The theory and phenomenology of perturbative QCD based jet quenching
A. Majumder, M. Van Leeuwen
TL;DR
The article surveys perturbative QCD-based jet quenching in dense QCD media, focusing on how high-pT jets lose energy via medium-induced radiation and elastic interactions in DIS and heavy-ion collisions. It contrasts four main formalisms—Higher Twist (in-medium DGLAP), AMY, GLV, and ASW—for radiative energy loss, detailing how each treats single- and multi-emission physics and medium structure. Central observables such as medium-modified fragmentation functions and nuclear modification factors are linked to transport parameters like $\hat{q}$, and the paper discusses how different medium models (HTL, Debye screening) feed into energy-loss predictions. A standardized comparison (the QGP brick) highlights how the formalisms relate through common inputs, and the work outlines open questions and future directions for jet quenching, including LHC-scale tests and Monte Carlo developments.
Abstract
The study of the structure of strongly interacting dense matter via hard jets is reviewed. High momentum partons produced in hard collisions produce a shower of gluons prior to undergoing the non-perturbative process of hadronization. In the presence of a dense medium this shower is modified due to scattering of the various partons off the constituents in the medium. The modified pattern of the final detected hadrons is then a probe of the structure of the medium as perceived by the jet.
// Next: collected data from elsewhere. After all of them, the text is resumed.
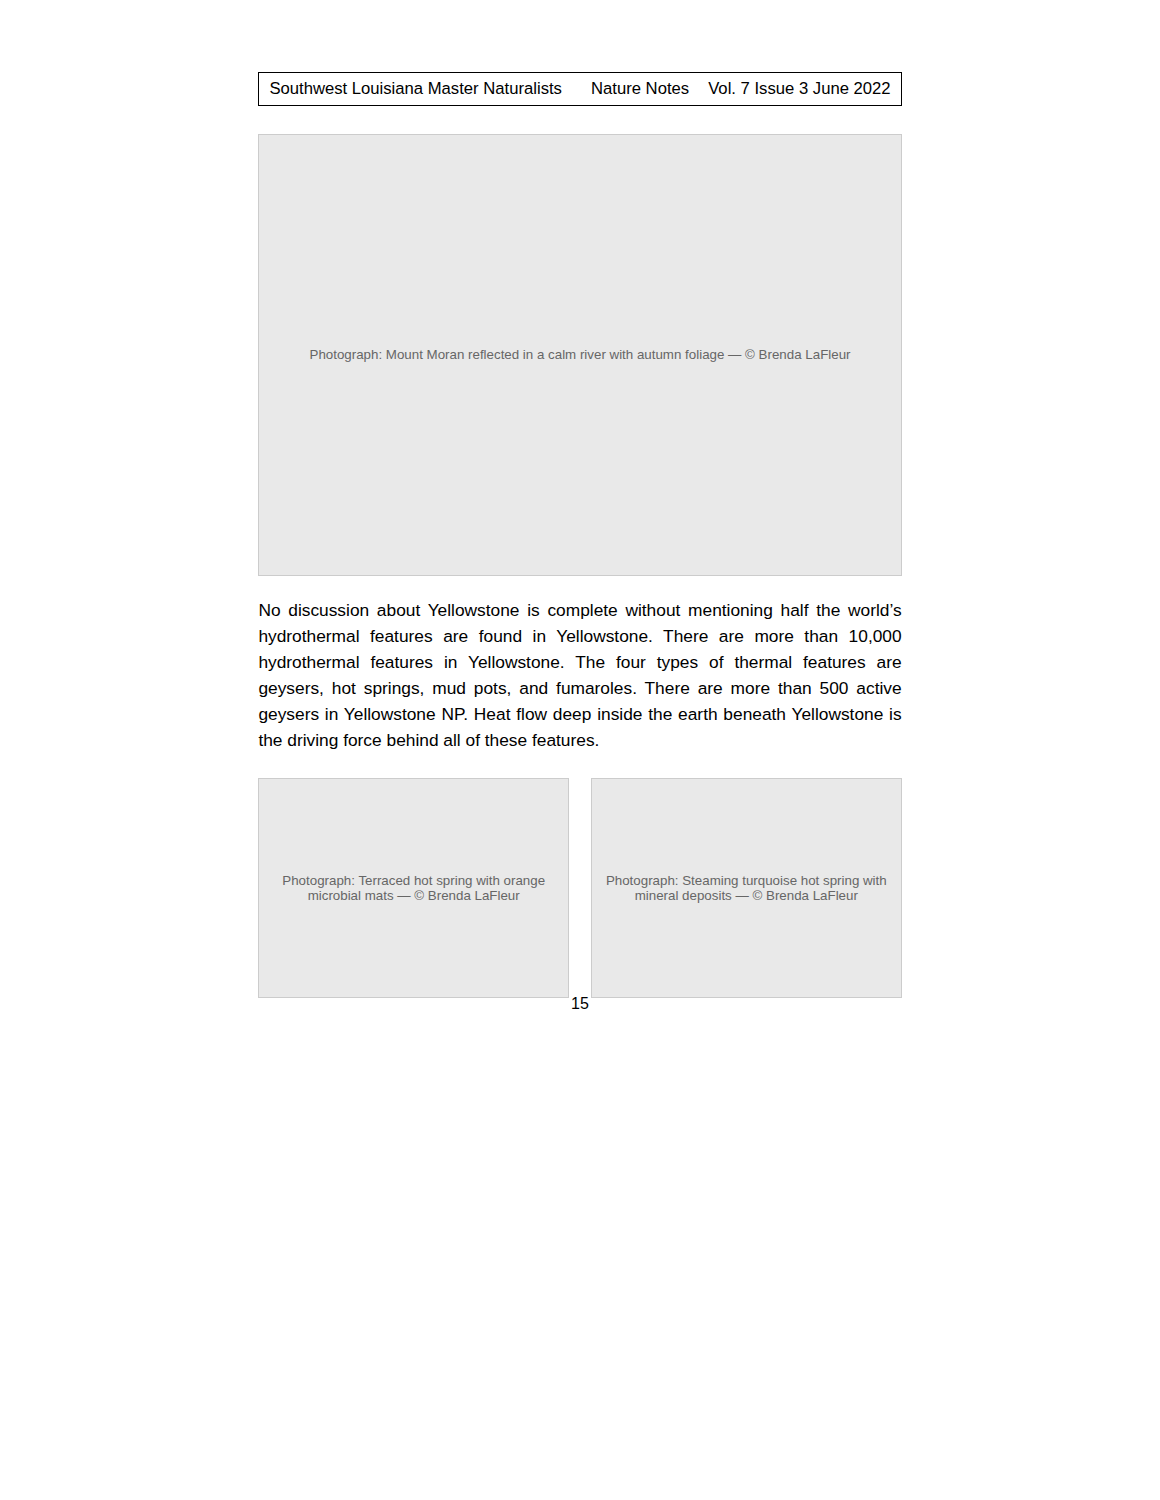Southwest Louisiana Master Naturalists Nature Notes Vol. 7 Issue 3 June 2022
Photograph: Mount Moran reflected in a calm river with autumn foliage — © Brenda LaFleur
No discussion about Yellowstone is complete without mentioning half the world’s hydrothermal features are found in Yellowstone. There are more than 10,000 hydrothermal features in Yellowstone. The four types of thermal features are geysers, hot springs, mud pots, and fumaroles. There are more than 500 active geysers in Yellowstone NP. Heat flow deep inside the earth beneath Yellowstone is the driving force behind all of these features.
Photograph: Terraced hot spring with orange microbial mats — © Brenda LaFleur
Photograph: Steaming turquoise hot spring with mineral deposits — © Brenda LaFleur
15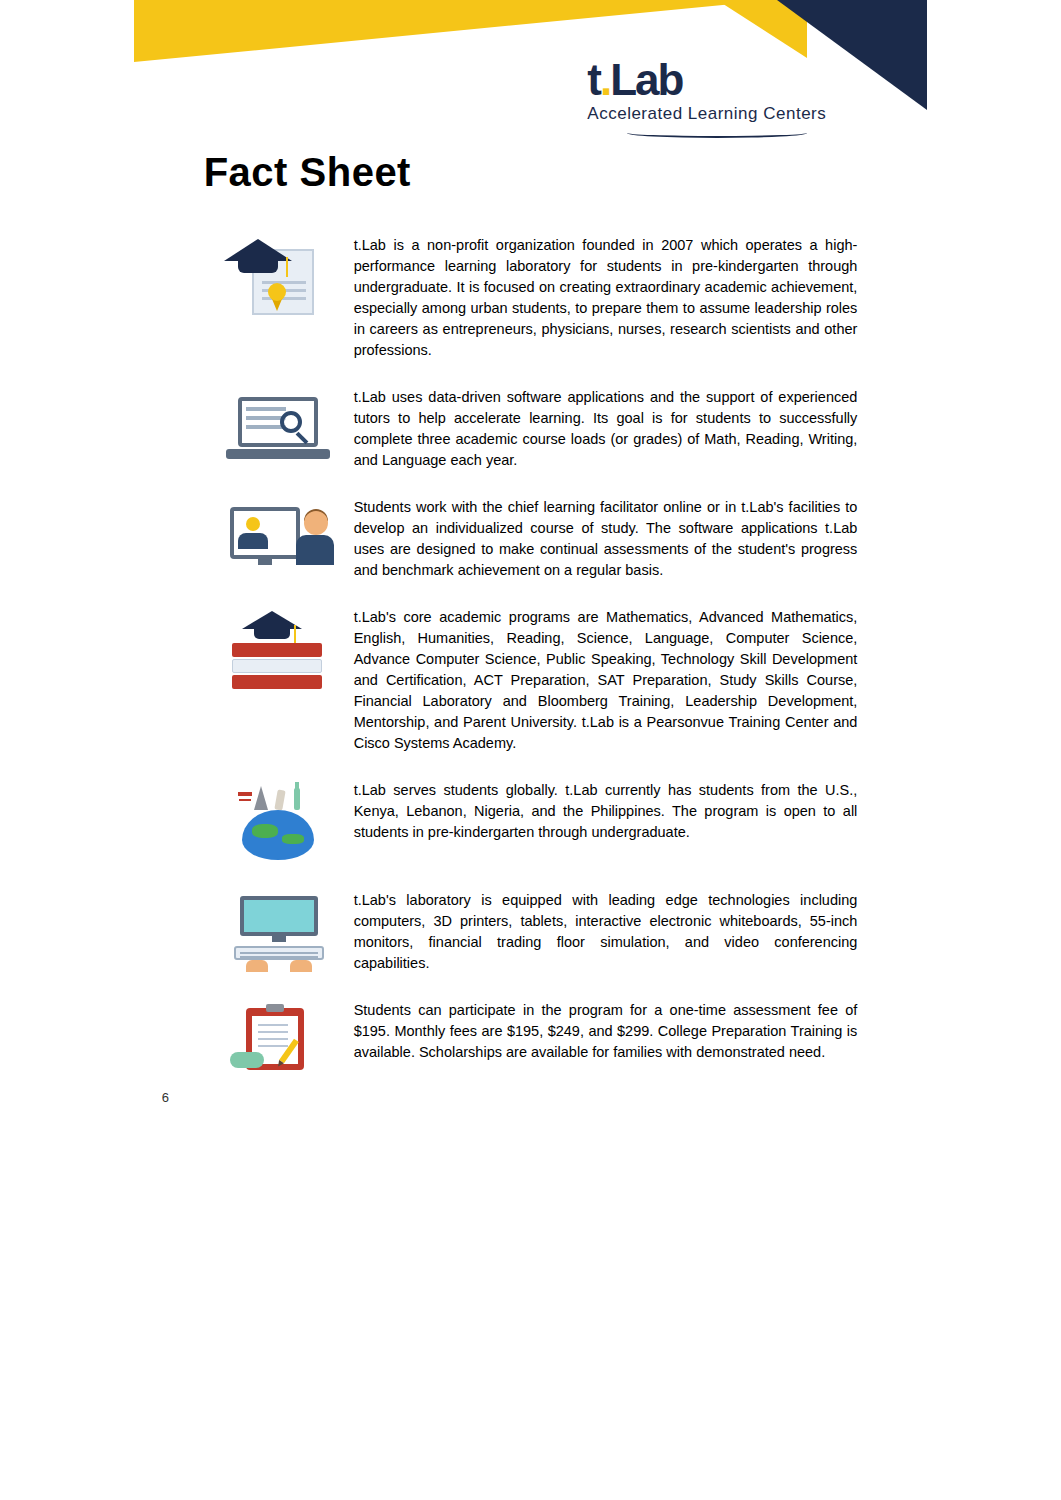t. Lab
Accelerated Learning Centers
Fact Sheet
t.Lab is a non-profit organization founded in 2007 which operates a high-performance learning laboratory for students in pre-kindergarten through undergraduate. It is focused on creating extraordinary academic achievement, especially among urban students, to prepare them to assume leadership roles in careers as entrepreneurs, physicians, nurses, research scientists and other professions.
t.Lab uses data-driven software applications and the support of experienced tutors to help accelerate learning. Its goal is for students to successfully complete three academic course loads (or grades) of Math, Reading, Writing, and Language each year.
Students work with the chief learning facilitator online or in t.Lab's facilities to develop an individualized course of study. The software applications t.Lab uses are designed to make continual assessments of the student's progress and benchmark achievement on a regular basis.
t.Lab's core academic programs are Mathematics, Advanced Mathematics, English, Humanities, Reading, Science, Language, Computer Science, Advance Computer Science, Public Speaking, Technology Skill Development and Certification, ACT Preparation, SAT Preparation, Study Skills Course, Financial Laboratory and Bloomberg Training, Leadership Development, Mentorship, and Parent University. t.Lab is a Pearsonvue Training Center and Cisco Systems Academy.
t.Lab serves students globally. t.Lab currently has students from the U.S., Kenya, Lebanon, Nigeria, and the Philippines. The program is open to all students in pre-kindergarten through undergraduate.
t.Lab's laboratory is equipped with leading edge technologies including computers, 3D printers, tablets, interactive electronic whiteboards, 55-inch monitors, financial trading floor simulation, and video conferencing capabilities.
Students can participate in the program for a one-time assessment fee of $195. Monthly fees are $195, $249, and $299. College Preparation Training is available. Scholarships are available for families with demonstrated need.
6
Starting from the factorization paradigm developed for the case of particle collisions, we review the basic underlying theory of medium induced gluon radiation based on perturbative Quantum Chromo Dynamics (pQCD) and current experimental results from Deep Inelastic Scattering on large nuclei and high energy heavy-ion collisions, emphasizing how these results constrain our understanding of energy loss. This review contains introductions to the theory of radiative energy loss, elastic energy loss, and the corresponding experimental observables and issues. We close with a discussion of important calculations and measurements that need to be carried out to complete the description of jet modification at high energies at future high energy colliders.